Complete the following -
1) Copy the passage on Rupa & the April Fishes starting at "Rupa and the" and ending at "Spanish and English).", swapping "physician" for "doctor".
2) In the passage on Rupa & the April Fishes, which cellist formed the original duet with Rupa Marya?

Source text -
↓↓↓

Background information
- Origin: San Francisco, California, United States
- Genres: Global Alternative music
- Instruments: Upright Bass, cello, keyboard, trumpet, drums, vocals, guitar
- Label: Electric Gumbo Radio Music
- Members: Rupa Aaron Kierbel, JHNO, Misha Khalikulov, Mario Alberto Silva
- Website: www.theaprilfishes.com

= Rupa & the April Fishes =

Rupa and the April Fishes is a global alternative music group based in San Francisco, California, fronted by composer, singer and guitarist Rupa Marya. Marya is also an author and physician, who teaches internal medicine at the UCSF School of Medicine. The group's songs are a mixture of musical styles ranging from jazz to punk to reggae to nouvelle chanson, with lyrics in multiple languages (primarily French, Spanish and English).

The group began as a duet between Rupa Marya and cellist Ed Baskerville, and then grew to a band in San Francisco.

↑↑↑

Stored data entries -
↓↓↓

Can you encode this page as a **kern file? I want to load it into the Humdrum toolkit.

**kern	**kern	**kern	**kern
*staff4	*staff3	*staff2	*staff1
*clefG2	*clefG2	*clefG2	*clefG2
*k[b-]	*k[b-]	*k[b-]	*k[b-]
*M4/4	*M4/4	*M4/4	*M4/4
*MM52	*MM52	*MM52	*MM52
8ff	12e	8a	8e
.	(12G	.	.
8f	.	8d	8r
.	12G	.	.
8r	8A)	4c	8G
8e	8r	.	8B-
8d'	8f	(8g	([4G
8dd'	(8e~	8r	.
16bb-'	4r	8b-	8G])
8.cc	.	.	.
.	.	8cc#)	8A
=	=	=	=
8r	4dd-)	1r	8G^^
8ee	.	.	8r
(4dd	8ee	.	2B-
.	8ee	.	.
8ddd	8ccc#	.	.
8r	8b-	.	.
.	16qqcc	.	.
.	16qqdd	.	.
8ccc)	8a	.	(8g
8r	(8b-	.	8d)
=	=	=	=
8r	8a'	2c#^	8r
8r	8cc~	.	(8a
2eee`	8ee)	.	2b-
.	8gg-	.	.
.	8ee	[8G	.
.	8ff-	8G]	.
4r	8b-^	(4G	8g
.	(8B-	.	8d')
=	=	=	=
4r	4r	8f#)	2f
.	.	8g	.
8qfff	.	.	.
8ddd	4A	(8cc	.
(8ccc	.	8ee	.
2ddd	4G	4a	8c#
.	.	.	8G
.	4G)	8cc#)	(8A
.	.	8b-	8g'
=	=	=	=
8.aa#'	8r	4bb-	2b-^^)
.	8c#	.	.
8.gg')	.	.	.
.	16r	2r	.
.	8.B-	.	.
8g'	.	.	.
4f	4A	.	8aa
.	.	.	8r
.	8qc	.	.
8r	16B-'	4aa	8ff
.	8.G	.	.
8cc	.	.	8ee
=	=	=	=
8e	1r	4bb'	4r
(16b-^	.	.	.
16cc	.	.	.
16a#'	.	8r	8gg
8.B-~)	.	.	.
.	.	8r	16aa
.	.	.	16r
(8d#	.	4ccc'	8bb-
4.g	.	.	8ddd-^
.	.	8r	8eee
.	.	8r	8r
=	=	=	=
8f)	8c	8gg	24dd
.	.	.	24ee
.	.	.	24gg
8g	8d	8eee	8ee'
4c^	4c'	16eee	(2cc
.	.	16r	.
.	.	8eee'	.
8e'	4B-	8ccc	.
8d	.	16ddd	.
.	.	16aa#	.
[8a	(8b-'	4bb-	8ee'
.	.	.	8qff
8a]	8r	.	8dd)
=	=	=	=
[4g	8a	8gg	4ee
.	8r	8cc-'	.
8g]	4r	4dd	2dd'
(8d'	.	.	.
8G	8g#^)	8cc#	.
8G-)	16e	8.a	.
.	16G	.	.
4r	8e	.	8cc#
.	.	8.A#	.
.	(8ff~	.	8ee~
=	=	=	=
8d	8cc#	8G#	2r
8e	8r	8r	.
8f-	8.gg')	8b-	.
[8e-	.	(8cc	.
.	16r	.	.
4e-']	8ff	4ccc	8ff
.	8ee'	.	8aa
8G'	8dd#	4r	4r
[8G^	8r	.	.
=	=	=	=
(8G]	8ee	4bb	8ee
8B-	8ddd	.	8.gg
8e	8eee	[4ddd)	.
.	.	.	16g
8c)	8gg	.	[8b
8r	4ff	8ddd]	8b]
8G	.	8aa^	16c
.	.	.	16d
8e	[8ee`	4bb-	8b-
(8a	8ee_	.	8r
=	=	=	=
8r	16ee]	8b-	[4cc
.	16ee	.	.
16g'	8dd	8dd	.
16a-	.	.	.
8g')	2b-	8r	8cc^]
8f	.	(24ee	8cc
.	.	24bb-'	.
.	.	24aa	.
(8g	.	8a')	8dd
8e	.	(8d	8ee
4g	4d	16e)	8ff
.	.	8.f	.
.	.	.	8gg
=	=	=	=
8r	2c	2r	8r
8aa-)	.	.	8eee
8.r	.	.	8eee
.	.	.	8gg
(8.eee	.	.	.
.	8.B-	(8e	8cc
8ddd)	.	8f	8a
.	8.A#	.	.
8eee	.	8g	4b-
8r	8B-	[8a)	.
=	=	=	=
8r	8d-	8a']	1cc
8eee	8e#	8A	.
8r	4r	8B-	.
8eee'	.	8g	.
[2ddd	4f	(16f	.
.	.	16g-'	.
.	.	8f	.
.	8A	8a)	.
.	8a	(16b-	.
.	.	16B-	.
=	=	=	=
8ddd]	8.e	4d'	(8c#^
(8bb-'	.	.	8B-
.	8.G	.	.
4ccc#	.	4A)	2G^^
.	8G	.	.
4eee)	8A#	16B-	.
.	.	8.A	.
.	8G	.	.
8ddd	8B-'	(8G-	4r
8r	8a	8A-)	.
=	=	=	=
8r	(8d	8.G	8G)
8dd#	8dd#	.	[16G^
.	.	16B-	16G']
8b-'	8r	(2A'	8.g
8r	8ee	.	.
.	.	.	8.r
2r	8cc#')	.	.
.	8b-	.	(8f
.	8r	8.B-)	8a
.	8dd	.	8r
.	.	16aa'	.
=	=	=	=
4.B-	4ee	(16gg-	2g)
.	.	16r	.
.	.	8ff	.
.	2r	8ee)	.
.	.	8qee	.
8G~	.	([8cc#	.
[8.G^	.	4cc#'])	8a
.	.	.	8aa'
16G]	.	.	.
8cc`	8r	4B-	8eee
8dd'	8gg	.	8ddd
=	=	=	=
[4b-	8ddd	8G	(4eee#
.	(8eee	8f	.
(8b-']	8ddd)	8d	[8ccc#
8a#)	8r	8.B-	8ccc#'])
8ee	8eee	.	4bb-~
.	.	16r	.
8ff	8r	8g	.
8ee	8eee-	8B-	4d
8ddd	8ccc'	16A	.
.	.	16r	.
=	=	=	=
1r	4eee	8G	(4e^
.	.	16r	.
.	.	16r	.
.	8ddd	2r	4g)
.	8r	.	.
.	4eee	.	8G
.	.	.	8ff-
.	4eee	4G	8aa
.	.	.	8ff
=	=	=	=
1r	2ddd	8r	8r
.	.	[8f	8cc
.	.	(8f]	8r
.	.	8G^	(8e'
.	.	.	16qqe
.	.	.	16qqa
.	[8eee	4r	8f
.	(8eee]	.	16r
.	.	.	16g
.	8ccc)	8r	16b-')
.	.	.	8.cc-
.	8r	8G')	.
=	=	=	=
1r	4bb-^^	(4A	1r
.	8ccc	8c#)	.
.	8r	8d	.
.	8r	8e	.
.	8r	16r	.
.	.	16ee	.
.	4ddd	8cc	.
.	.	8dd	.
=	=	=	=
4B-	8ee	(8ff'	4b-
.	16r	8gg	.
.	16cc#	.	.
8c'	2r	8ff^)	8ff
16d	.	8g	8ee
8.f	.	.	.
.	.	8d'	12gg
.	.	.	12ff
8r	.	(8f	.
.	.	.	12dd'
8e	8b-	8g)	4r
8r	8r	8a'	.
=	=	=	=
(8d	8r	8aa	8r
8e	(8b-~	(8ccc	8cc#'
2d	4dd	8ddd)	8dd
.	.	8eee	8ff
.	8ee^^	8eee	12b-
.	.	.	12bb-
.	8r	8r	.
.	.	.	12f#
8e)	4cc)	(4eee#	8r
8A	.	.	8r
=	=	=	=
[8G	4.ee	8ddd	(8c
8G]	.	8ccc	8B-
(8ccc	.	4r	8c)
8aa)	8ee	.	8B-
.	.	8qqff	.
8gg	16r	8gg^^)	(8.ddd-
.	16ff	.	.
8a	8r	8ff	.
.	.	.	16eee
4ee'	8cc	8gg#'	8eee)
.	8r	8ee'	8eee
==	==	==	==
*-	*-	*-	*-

↑↑↑

Replies -
1)
Rupa and the April Fishes is a global alternative music group based in San Francisco, California, fronted by composer, singer and guitarist Rupa Marya. Marya is also an author and doctor, who teaches internal medicine at the UCSF School of Medicine. The group's songs are a mixture of musical styles ranging from jazz to punk to reggae to nouvelle chanson, with lyrics in multiple languages (primarily French, Spanish and English).

2) Ed Baskerville